The village of Brookfield would like Riverside Elementary School District 96 to split the costs of the two crossing guards the village provides near Hollywood School, 3423 Hollywood Ave. 

There is precedent for such a cost-sharing arrangement. In 2014, District 96 agreed to split the cost of crossing guards in Riverside with that village. 

Now, facing financial pressures because of lower revenues as a result of the COVID-19 pandemic, Brookfield wants the same deal. The pandemic has resulted in a revenue shortfall of about $700,000 for the village in 2020, and Brookfield Village Manager Tim Wiberg said he only recently learned of District 96’s cost-sharing deal with Riverside.

“Times are tough, so I look for any place I can to reasonably try to save some money,” Wiberg told the Landmark. “They’re already splitting the cost with the village of Riverside. Seems to me to make sense that they should be splitting the cost with the village of Brookfield.”

 Wiberg acknowledged that the question of who should pay for crossing guards can be a contentious issue, with municipalities believing schools should pay and school officials thinking municipalities should pay for what is a public safety measure.

“This is an issue that, quite honestly, drives village managers crazy,” Wiberg said. “Anybody can make a pretty valid argument that it’s the other party’s responsibility.” 

He said that in Lincolnwood, where he worked for 15 years before becoming village manager in Brookfield, the cost of crossing guards is evenly split between the village and the local school district. 

“To me, that’s the fairest approach,” Wiberg said.

In 2014, the District 96 school board initially balked at splitting the cost of crossing guards with Riverside, saying crossing guards were a public safety issue that the village should handle and not an educational expense. But after the village stood firm, the school board eventually caved and agreed to split the cost of crossing guards with the village.

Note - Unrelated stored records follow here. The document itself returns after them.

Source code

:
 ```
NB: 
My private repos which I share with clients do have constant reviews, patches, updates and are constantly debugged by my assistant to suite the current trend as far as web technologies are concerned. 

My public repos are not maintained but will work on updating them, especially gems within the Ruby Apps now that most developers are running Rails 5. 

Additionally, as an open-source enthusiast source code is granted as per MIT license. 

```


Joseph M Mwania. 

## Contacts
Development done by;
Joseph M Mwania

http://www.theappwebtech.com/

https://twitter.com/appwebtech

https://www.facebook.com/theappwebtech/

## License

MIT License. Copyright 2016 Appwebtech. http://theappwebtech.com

When presented with the request from Brookfield at a recent school board meeting, District 96 board members seemed willing to split the cost of two Hollywood School crossing guards if Brookfield was also splitting the costs of 10 other crossing guards that serve students in the three other elementary school districts serving Brookfield. 

“If everybody else is doing it, then I’m find with it,” said school board member Joel Marhoul said.

School board member David Barsotti wanted District 96 Superintendent Martha Ryan-Toye to find out if Brookfield was getting payments from other school districts that use crossing guards provided by the village. 

“I want to make sure we’re not being singled out,” Barsotti said.

Brookfield provides crossing guards for students at S.E. Gross School and Brook Park School in Brookfield-LaGrange Park District 95 and at Lincoln School in Lyons-Brookfield School District 103 but hasn’t yet asked either of those districts to share the costs of the crossing guards, each of whom is paid $7,200 a year.

 “You’ve got to start somewhere,” Wiberg said about asking District 96 first.

 Wiberg said if a cost-sharing agreement is worked out with District 96, he intends to ask Districts 95 and 103 to also split the cost of the crossing guards that serve students in those districts.

“I will work collaboratively with the others in the hopes of getting a split deal,” Wiberg said.